Of course, as expected, the invite got me out of bed in an instant. I suddenly recovered at the thought of another trip because as Jes likes to tease me, traveling is my drug, my barbiturates, my cannabis. The only one that can cure me in an instant.

And so after an hour on the plane and an hour on the road of rolling hills and hanging bridges, I found myself in the abyss of the underwater life once again -- cough and all -- after a long, long time.

There I was under the cold water, the noonday sun seeping through the deep blue sea, at the famed Misibis Bay.

Misibis Bay is my kind of resort . There's no wild crowd or noisy parties. It's for people who want to really enjoy the water and not to be seen or to see others.

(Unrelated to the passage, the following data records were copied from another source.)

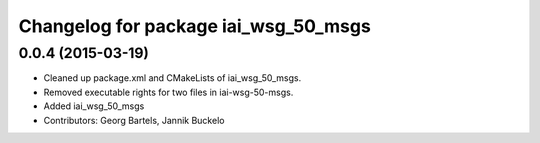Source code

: ^^^^^^^^^^^^^^^^^^^^^^^^^^^^^^^^^^^^^
Changelog for package iai_wsg_50_msgs
^^^^^^^^^^^^^^^^^^^^^^^^^^^^^^^^^^^^^

0.0.4 (2015-03-19)
------------------
* Cleaned up package.xml and CMakeLists of iai_wsg_50_msgs.
* Removed executable rights for two files in iai-wsg-50-msgs.
* Added iai_wsg_50_msgs
* Contributors: Georg Bartels, Jannik Buckelo
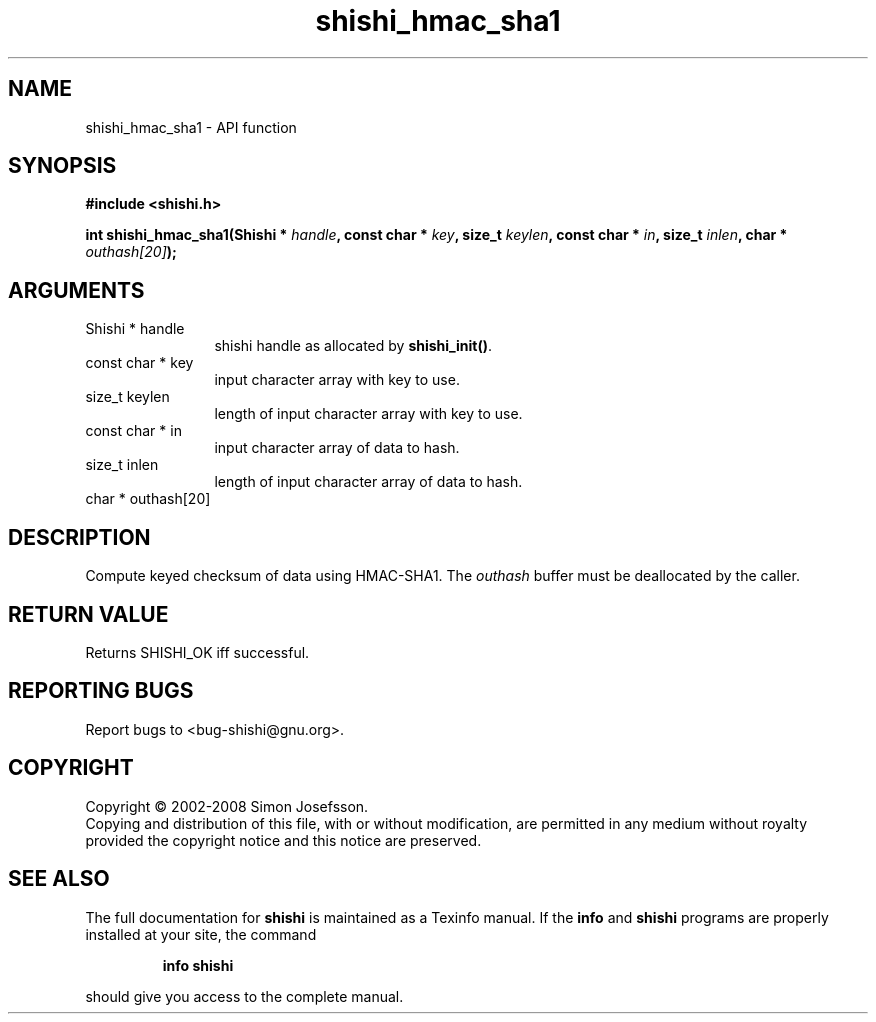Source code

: .\" DO NOT MODIFY THIS FILE!  It was generated by gdoc.
.TH "shishi_hmac_sha1" 3 "0.0.39" "shishi" "shishi"
.SH NAME
shishi_hmac_sha1 \- API function
.SH SYNOPSIS
.B #include <shishi.h>
.sp
.BI "int shishi_hmac_sha1(Shishi * " handle ", const char * " key ", size_t " keylen ", const char * " in ", size_t " inlen ", char * " outhash[20] ");"
.SH ARGUMENTS
.IP "Shishi * handle" 12
shishi handle as allocated by \fBshishi_init()\fP.
.IP "const char * key" 12
input character array with key to use.
.IP "size_t keylen" 12
length of input character array with key to use.
.IP "const char * in" 12
input character array of data to hash.
.IP "size_t inlen" 12
length of input character array of data to hash.
.IP "char * outhash[20]" 12
.SH "DESCRIPTION"
Compute keyed checksum of data using HMAC\-SHA1.  The \fIouthash\fP
buffer must be deallocated by the caller.
.SH "RETURN VALUE"
Returns SHISHI_OK iff successful.
.SH "REPORTING BUGS"
Report bugs to <bug-shishi@gnu.org>.
.SH COPYRIGHT
Copyright \(co 2002-2008 Simon Josefsson.
.br
Copying and distribution of this file, with or without modification,
are permitted in any medium without royalty provided the copyright
notice and this notice are preserved.
.SH "SEE ALSO"
The full documentation for
.B shishi
is maintained as a Texinfo manual.  If the
.B info
and
.B shishi
programs are properly installed at your site, the command
.IP
.B info shishi
.PP
should give you access to the complete manual.
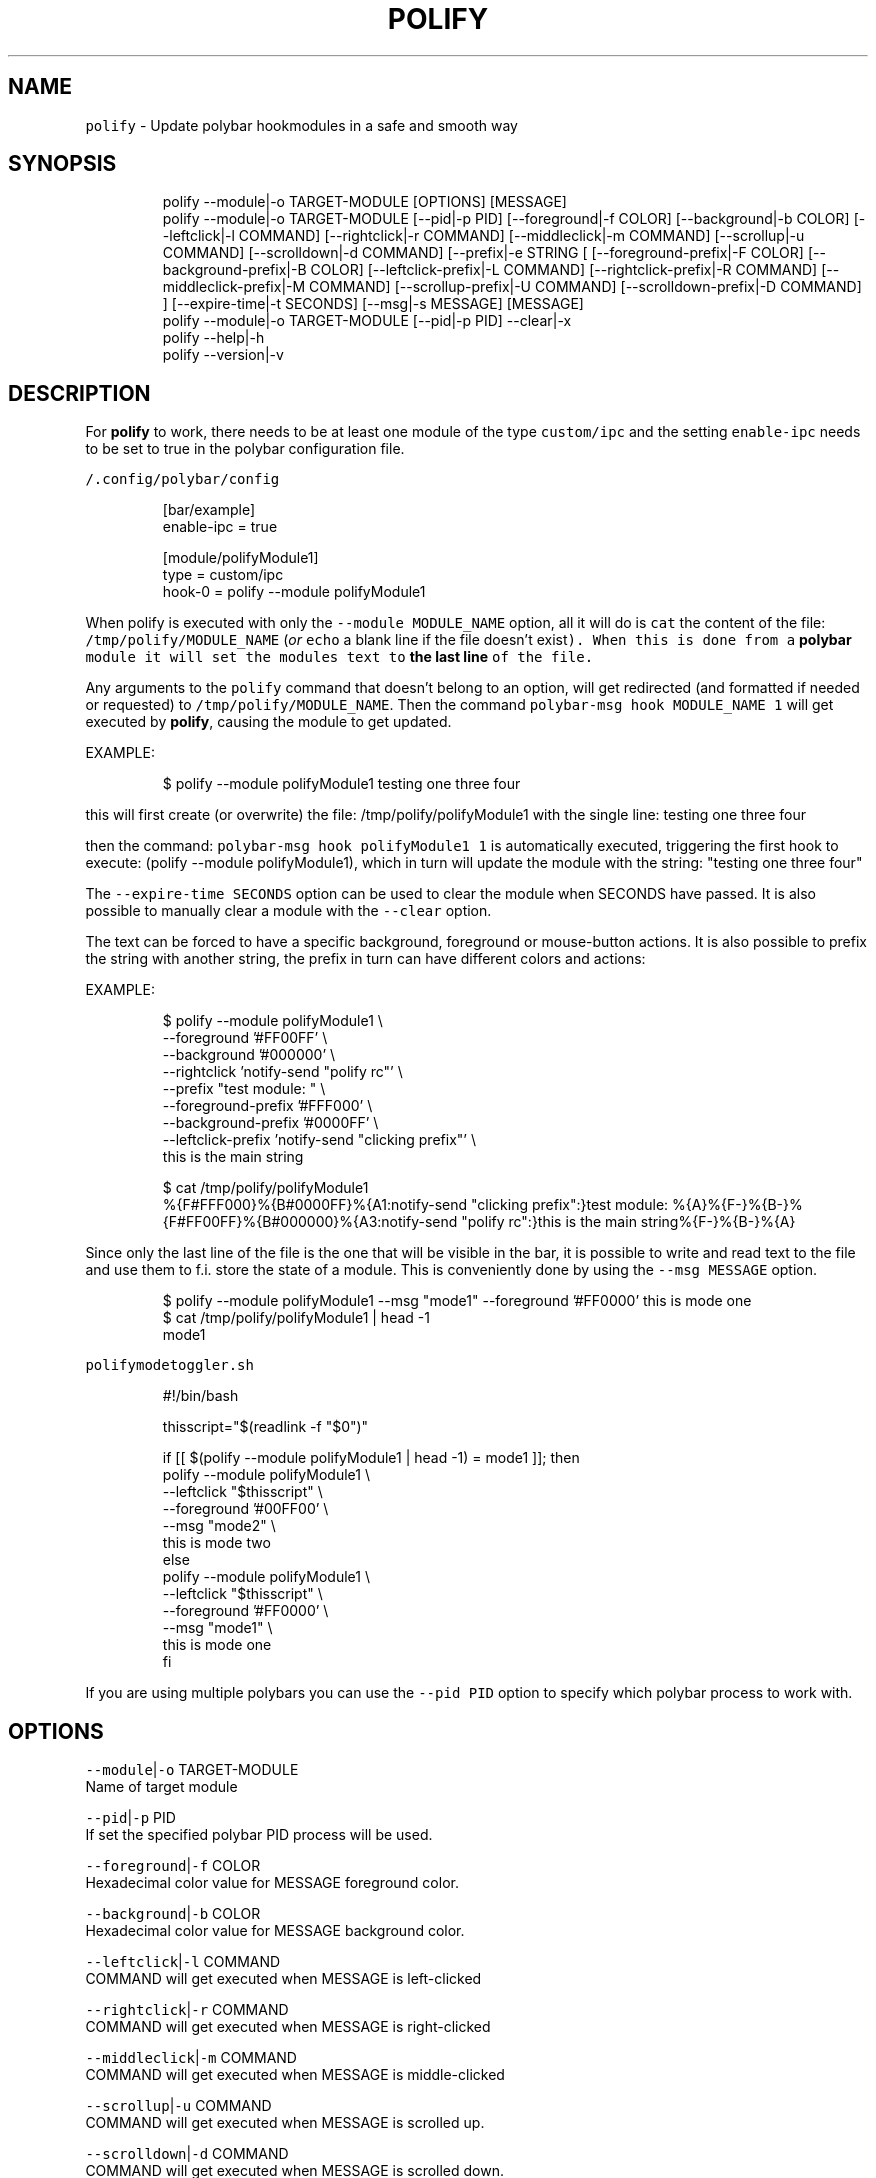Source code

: .TH POLIFY 1 2019\-08\-05 Linux "User Manuals"
.SH NAME
.PP
\fB\fCpolify\fR \- Update polybar hookmodules in a safe
and smooth way

.SH SYNOPSIS
.PP
.RS

.nf
polify \-\-module|\-o TARGET\-MODULE [OPTIONS] [MESSAGE]
polify \-\-module|\-o TARGET\-MODULE [\-\-pid|\-p PID] [\-\-foreground|\-f COLOR] [\-\-background|\-b COLOR] [\-\-leftclick|\-l COMMAND] [\-\-rightclick|\-r COMMAND] [\-\-middleclick|\-m COMMAND] [\-\-scrollup|\-u COMMAND] [\-\-scrolldown|\-d COMMAND] [\-\-prefix|\-e STRING [ [\-\-foreground\-prefix|\-F COLOR]  [\-\-background\-prefix|\-B COLOR] [\-\-leftclick\-prefix|\-L COMMAND] [\-\-rightclick\-prefix|\-R COMMAND] [\-\-middleclick\-prefix|\-M COMMAND] [\-\-scrollup\-prefix|\-U COMMAND] [\-\-scrolldown\-prefix|\-D COMMAND] ] [\-\-expire\-time|\-t SECONDS] [\-\-msg|\-s MESSAGE] [MESSAGE]
polify \-\-module|\-o TARGET\-MODULE [\-\-pid|\-p PID] \-\-clear|\-x
polify \-\-help|\-h
polify \-\-version|\-v

.fi
.RE

.SH DESCRIPTION
.PP
For \fBpolify\fP to work, there needs to be at
least one module of the type \fB\fCcustom/ipc\fR and the
setting \fB\fCenable\-ipc\fR needs to be set to true in
the polybar configuration file.

.PP
\fB\fC\~/.config/polybar/config\fR

.PP
.RS

.nf
[bar/example]
enable\-ipc = true

...

[module/polifyModule1]
type = custom/ipc
hook\-0 = polify \-\-module polifyModule1

...

.fi
.RE

.PP
When polify is executed with only the \fB\fC\-\-module
MODULE\_NAME\fR option, all it will do is \fB\fCcat\fR the
content of the file: \fB\fC/tmp/polify/MODULE\_NAME\fR
(\fIor \fB\fCecho\fR a blank line if the file doesn't
exist\fP). When this is done from a \fBpolybar\fP
module it will set the modules text to \fBthe last
line\fP of the file.

.PP
Any arguments to the \fB\fCpolify\fR command that
doesn't belong to an option, will get redirected
(and formatted if needed or requested) to
\fB\fC/tmp/polify/MODULE\_NAME\fR\&. Then the command
\fB\fCpolybar\-msg hook MODULE\_NAME 1\fR will get executed
by \fBpolify\fP, causing the module to get updated.

.PP
EXAMPLE:

.PP
.RS

.nf
$ polify \-\-module polifyModule1 testing one three four

.fi
.RE

.PP
this will first create (or overwrite) the file:
/tmp/polify/polifyModule1 with the single line:
testing one three four

.PP
then the command: \fB\fCpolybar\-msg hook polifyModule1
1\fR is automatically executed, triggering the first
hook to execute: (polify \-\-module polifyModule1),
which in turn will update the module with the
string: "testing one three four"

.PP
The \fB\fC\-\-expire\-time SECONDS\fR option can be used to
clear the module when SECONDS have passed. It is
also possible to manually clear a module with the
\fB\fC\-\-clear\fR option.

.PP
The text can be forced to have a specific
background, foreground or mouse\-button actions. It
is also possible to prefix the string with another
string, the prefix in turn can have different
colors and actions:

.PP
EXAMPLE:

.PP
.RS

.nf
$ polify \-\-module polifyModule1 \\
    \-\-foreground '#FF00FF' \\
    \-\-background '#000000' \\
    \-\-rightclick 'notify\-send "polify rc"' \\
    \-\-prefix "test module: " \\
    \-\-foreground\-prefix '#FFF000' \\
    \-\-background\-prefix '#0000FF' \\
    \-\-leftclick\-prefix 'notify\-send "clicking prefix"' \\
    this is the main string


$ cat /tmp/polify/polifyModule1
%{F#FFF000}%{B#0000FF}%{A1:notify\-send "clicking prefix":}test module: %{A}%{F\-}%{B\-}%{F#FF00FF}%{B#000000}%{A3:notify\-send "polify rc":}this is the main string%{F\-}%{B\-}%{A}

.fi
.RE

.PP
Since only the last line of the file is the one
that will be visible in the bar, it is possible to
write and read text to the file and use them to
f.i. store the state of a module. This is
conveniently done by using the \fB\fC\-\-msg MESSAGE\fR
option.

.PP
.RS

.nf
$ polify \-\-module polifyModule1 \-\-msg "mode1" \-\-foreground '#FF0000' this is mode one
$ cat /tmp/polify/polifyModule1 | head \-1
mode1

.fi
.RE

.PP
\fB\fCpolifymodetoggler.sh\fR

.PP
.RS

.nf
#!/bin/bash

thisscript="$(readlink \-f "$0")"

if [[ $(polify \-\-module polifyModule1 | head \-1) = mode1 ]]; then
    polify \-\-module polifyModule1   \\
           \-\-leftclick "$thisscript"    \\
           \-\-foreground '#00FF00'       \\
           \-\-msg "mode2"                \\
           this is mode two
else 
    polify \-\-module polifyModule1   \\
           \-\-leftclick "$thisscript"    \\
           \-\-foreground '#FF0000'       \\
           \-\-msg "mode1"                \\
           this is mode one
fi

.fi
.RE

.PP
If you are using multiple polybars you can use
the \fB\fC\-\-pid PID\fR option to specify which polybar
process to work with.

.SH OPTIONS
.PP
\fB\fC\-\-module\fR|\fB\fC\-o\fR TARGET\-MODULE
.br
Name of target module

.PP
\fB\fC\-\-pid\fR|\fB\fC\-p\fR PID
.br
If set the specified polybar PID process will be
used.

.PP
\fB\fC\-\-foreground\fR|\fB\fC\-f\fR COLOR
.br
Hexadecimal color value for MESSAGE foreground
color.

.PP
\fB\fC\-\-background\fR|\fB\fC\-b\fR COLOR
.br
Hexadecimal color value for MESSAGE background
color.

.PP
\fB\fC\-\-leftclick\fR|\fB\fC\-l\fR COMMAND
.br
COMMAND will get executed when MESSAGE is
left\-clicked

.PP
\fB\fC\-\-rightclick\fR|\fB\fC\-r\fR COMMAND
.br
COMMAND will get executed when MESSAGE is
right\-clicked

.PP
\fB\fC\-\-middleclick\fR|\fB\fC\-m\fR COMMAND
.br
COMMAND will get executed when MESSAGE is
middle\-clicked

.PP
\fB\fC\-\-scrollup\fR|\fB\fC\-u\fR COMMAND
.br
COMMAND will get executed when MESSAGE is
scrolled up.

.PP
\fB\fC\-\-scrolldown\fR|\fB\fC\-d\fR COMMAND
.br
COMMAND will get executed when MESSAGE is
scrolled down.

.PP
\fB\fC\-\-prefix\fR|\fB\fC\-e\fR STRING
.br
PREFIX text

.PP
\fB\fC\-\-foreground\-prefix\fR|\fB\fC\-F\fR COLOR
.br
Hexadecimal color value for PREFIX foreground
color.

.PP
\fB\fC\-\-background\-prefix\fR|\fB\fC\-B\fR COLOR
.br
Hexadecimal color value for PREFIX background
color.

.PP
\fB\fC\-\-leftclick\-prefix\fR|\fB\fC\-L\fR COMMAND
.br
COMMAND will get executed when PREFIX is
left\-clicked

.PP
\fB\fC\-\-rightclick\-prefix\fR|\fB\fC\-R\fR COMMAND
.br
COMMAND will get executed when PREFIX is
right\-clicked

.PP
\fB\fC\-\-middleclick\-prefix\fR|\fB\fC\-M\fR COMMAND
.br
COMMAND will get executed when PREFIX is
middle\-clicked

.PP
\fB\fC\-\-scrollup\-prefix\fR|\fB\fC\-U\fR COMMAND
.br
COMMAND will get executed when PREFIX is scrolled
up.

.PP
\fB\fC\-\-scrolldown\-prefix\fR|\fB\fC\-D\fR COMMAND
.br
COMMAND will get executed when PREFIX is scrolled
down.

.PP
\fB\fC\-\-expire\-time\fR|\fB\fC\-t\fR SECONDS
.br
If set module will get cleared after SECONDS

.PP
\fB\fC\-\-msg\fR|\fB\fC\-s\fR MESSAGE
.br
Will get added to the module text file before the
actual message/prefix. Can be used to store
information such as the current state of the
module

.PP
\fB\fC\-\-clear\fR|\fB\fC\-x\fR
.br
Clears the module.

.PP
\fB\fC\-\-help\fR|\fB\fC\-h\fR
.br
Show help and exit.

.PP
\fB\fC\-\-version\fR|\fB\fC\-v\fR
.br
Show version and exit.

.SH ENVIRONMENT
.PP
\fB\fCPOLIFY\_DIR\fR
.br
Path to a directory where polify keeps module
state. Defaults to \fB\fC/tmp/polify\fR\&. defaults to:
/tmp/polify

.SH DEPENDENCIES
.PP
\fB\fCbash\fR \fB\fCpolybar\fR \fB\fCgetopt\fR

.PP
budRich 
\[la]https://github.com/budlabs/polify\[ra]

.SH SEE ALSO
.PP
bash(1), polybar(1),
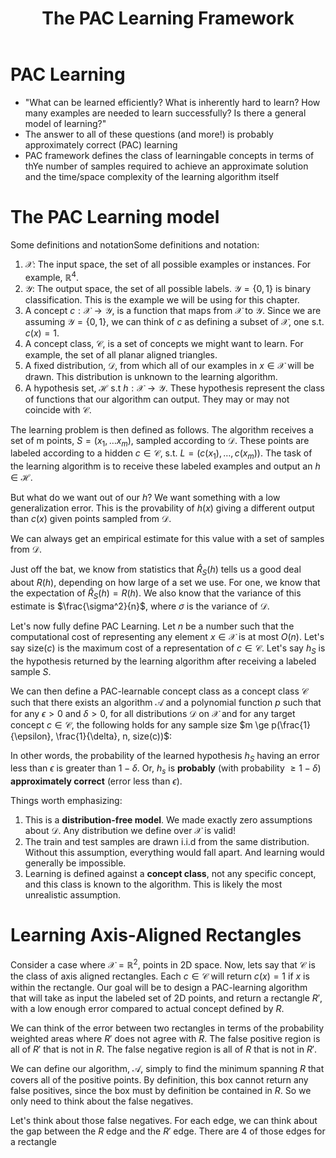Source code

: #+TITLE: The PAC Learning Framework

* PAC Learning
- "What can be learned efficiently? What is inherently hard to learn? How many
  examples are needed to learn successfully? Is there a general model of
  learning?"
- The answer to all of these questions (and more!) is probably approximately
  correct (PAC) learning
- PAC framework defines the class of learningable concepts in terms of thYe
  number of samples required to achieve an approximate solution and the
  time/space complexity of the learning algorithm itself

* The PAC Learning model

Some definitions and notationSome definitions and notation:
1. $\mathcal{X}$: The input space, the set of all possible examples or
   instances. For example, $\mathbb{R}^{4}$.
2. $\mathcal{Y}$: The output space, the set of all possible labels. $\mathcal{Y}
   = \{0, 1\}$ is binary classification. This is the example we will be using
   for this chapter.
3. A concept $c : \mathcal{X} \rightarrow \mathcal{Y}$, is a function that maps
   from $\mathcal{X}$ to $\mathcal{Y}$. Since we are assuming $\mathcal{Y} =
   \{0, 1\}$, we can think of $c$ as defining a subset of $\mathcal{X}$, one
   s.t. $c(x) = 1$.
4. A concept class, $\mathcal{C}$, is a set of concepts we might want to
   learn. For example, the set of all planar aligned triangles.
5. A fixed distribution, $\mathcal{D}$, from which all of our examples in
   $x \in \mathcal{X}$ will be drawn. This distribution is unknown to the
   learning algorithm.
6. A hypothesis set, $\mathcal{H}$ s.t $h : \mathcal{X} \rightarrow
   \mathcal{Y}$. These hypothesis represent the class of functions that our
   algorithm can output. They may or may not coincide with $\mathcal{C}$.

The learning problem is then defined as follows. The algorithm receives a set of
m points, $S = (x_1, \dots x_m)$, sampled according to $\mathcal{D}$. These
points are labeled according to a hidden $c \in \mathcal{C}$, s.t. $L = (c(x_1),
\dots, c(x_m))$. The task of the learning algorithm is to receive these labeled
examples and output an $h \in \mathcal{H}$.

But what do we want out of our $h$? We want something with a low generalization
error. This is the provability of $h(x)$ giving a different output than $c(x)$
given points sampled from $\mathcal{D}$. 
\begin{equation}
R(h) = \mathbb{P}_{x \sim \mathcal{D}} [h(x) \ne c(x)]  = \mathbb{E}_{x \sim \mathcal{D}} [1_{h(x) \ne c(x)}]
\end{equation}
We can always get an empirical estimate for this value with a set of samples
from $\mathcal{D}$. 
\begin{equation}
\hat{R}_S(h) = \frac{1}{m} \sum^{m}_{i = 1} 1_{h(x_i) \ne c(x_i)}
\end{equation}
Just off the bat, we know from statistics that $\hat{R}_S(h)$ tells us a good
deal about $R(h)$, depending on how large of a set we use. For one, we know that
the expectation of $\hat{R}_S(h) = R(h)$. We also know that the variance of this
estimate is $\frac{\sigma^2}{n}$, where $\sigma$ is the variance of
$\mathcal{D}$. 

Let's now fully define PAC Learning. Let $n$ be a number such that the
computational cost of representing any element $x \in \mathcal{X}$ is at most
$O(n)$. Let's say size$(c)$ is the maximum cost of a representation of $c \in
\mathcal{C}$. Let's say $h_{S}$ is the hypothesis returned by the learning
algorithm after receiving a labeled sample $S$.

We can then define a PAC-learnable concept class as a concept class
$\mathcal{C}$ such that there exists an algorithm $\mathcal{A}$ and a polynomial
function $p$ such that for any $\epsilon > 0$ and $\delta > 0$, for all
distributions $\mathcal{D}$ on $\mathcal{X}$ and for any target concept $c \in
\mathcal{C}$, the following holds for any sample size $m \ge
p(\frac{1}{\epsilon}, \frac{1}{\delta}, n, size(c))$:

\begin{equation}
\mathbb{P}_{S \sim \mathcal{D}}[R(h_S) \le \epsilon] \ge 1 - \delta
\end{equation}

In other words, the probability of the learned hypothesis $h_S$ having an error
less than $\epsilon$ is greater than $1 - \delta$. Or, $h_s$ is *probably* (with
probability $\ge 1 - \delta$) *approximately correct* (error less than
$\epsilon$). 

Things worth emphasizing:
1. This is a *distribution-free model*. We made exactly zero assumptions about
   $\mathcal{D}$. Any distribution we define over $\mathcal{X}$ is valid!
2. The train and test samples are drawn i.i.d from the same
   distribution. Without this assumption, everything would fall apart. And
   learning would generally be impossible.
3. Learning is defined against a *concept class*, not any specific concept, and
   this class is known to the algorithm. This is likely the most unrealistic assumption.

* Learning Axis-Aligned Rectangles

Consider a case where $\mathcal{X} = \mathbb{R}^2$, points in 2D space. Now,
lets say that $\mathcal{C}$ is the class of axis aligned rectangles. Each $c \in
\mathcal{C}$ will return $c(x) = 1$ if $x$ is within the rectangle. Our goal
will be to design a PAC-learning algorithm that will take as input the labeled
set of 2D points, and return a rectangle $R'$, with a low enough error compared
to actual concept defined by $R$.

We can think of the error between two rectangles in terms of the probability
weighted areas where $R'$ does not agree with $R$. The false positive region is
all of $R'$ that is not in $R$. The false negative region is all of $R$ that is
not in $R'$. 

We can define our algorithm, $\mathcal{A}$, simply to find the minimum spanning
$R$ that covers all of the positive points. By definition, this box cannot
return any false positives, since the box must by definition be contained in
$R$. So we only need to think about the false negatives. 

Let's think about those false negatives. For each edge, we can think about the
gap between the $R$ edge and the $R'$ edge. There are 4 of those edges for a rectangle

\begin{aligned}
\mathbb{P}_{S \sim \mathcal{D}} [ R(R_S) > \epsilon] &
\le \mathbb{P}_{S \sim \mathcal{D}} [ \cup^4_{i = 1} \{ R_S \cap r_i = \emptyset \}] \\
& \le \sum^4_{i=1} \mathbb{P}_{S \sim \mathcal{D}} [ \{ R_S \cap r_i = \emptyset \}] \\
& \le 4 ( 1 - \epsilon / 4)^m \\
& \le 4 \text{exp}(-m \epsilon / 4) \\
\end{aligned}


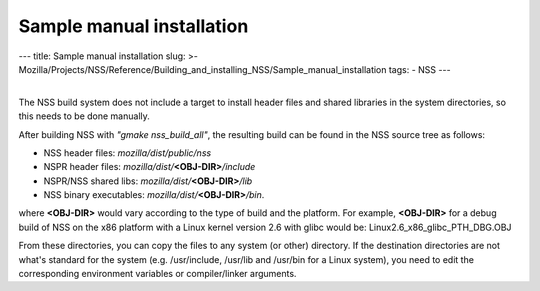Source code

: ==========================
Sample manual installation
==========================
--- title: Sample manual installation slug: >-
Mozilla/Projects/NSS/Reference/Building_and_installing_NSS/Sample_manual_installation
tags: - NSS ---

| 
| The NSS build system does not include a target to install header files
  and shared libraries in the system directories, so this needs to be
  done manually.

After building NSS with *"gmake nss_build_all"*, the resulting build can
be found in the NSS source tree as follows:

-  NSS header files: *mozilla/dist/public/nss*
-  NSPR header files: *mozilla/dist/*\ **<OBJ-DIR>**\ */include*
-  NSPR/NSS shared libs: *mozilla/dist/*\ **<OBJ-DIR>**\ */lib*
-  NSS binary executables: *mozilla/dist/*\ **<OBJ-DIR>**\ */bin*.

where **<OBJ-DIR>** would vary according to the type of build and the
platform. For example, **<OBJ-DIR>** for a debug build of NSS on the x86
platform with a Linux kernel version 2.6 with glibc would be:
Linux2.6_x86_glibc_PTH_DBG.OBJ

From these directories, you can copy the files to any system (or other)
directory. If the destination directories are not what's standard for
the system (e.g. /usr/include, /usr/lib and /usr/bin for a Linux
system), you need to edit the corresponding environment variables or
compiler/linker arguments.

Here, you can lounge all day on a chair by the beach all by yourself -- no noise, no nothing -- just you and your dreams, the waves and the deep blue sea. Go ahead and order your favorite single malt or have some margarita. Or you can simply give in to the stupor that paradise brings.

At night, you can swim in the villa's pools or have a soothing massage of your choice at the resort's spa as the Red Priest's symphony wafts in the air.

You can wind sail alone or enjoy the view of the crimson sun setting behind Mt. Mayon while eating kropek served with vinegar and chopped red onions. You can conquer the hilltop on an all terrain vehicle or you can go on a Hobie Cat sail, my favorite. Lie down on the trampoline style deck and lose yourself in the ride as the big waves splash on your face while the relentless sun roasts your skin.

It's not as perfect as the Puka Beach that we know or our beloved Palawan, but Misibis Bay is the paradise that people say it is.

Here, the wind whistles gently, the sand is tan and pink and the water, clear blue. The air smells fresh, as fresh as sage and mint, and violets, too.

And at exactly 6 in the evening when I strolled on the beach, a perfect round yellow full moon -- the first of three full-moon super-moons for the year -- turned the evening sky into an unfinished version of Van Gogh's Starry Night.

It is as close to heaven as one can get, at least when one is in this corner of the world, here in an island called Mibisis, somewhere, somewhere out there between my heart and a volcano named Mayon.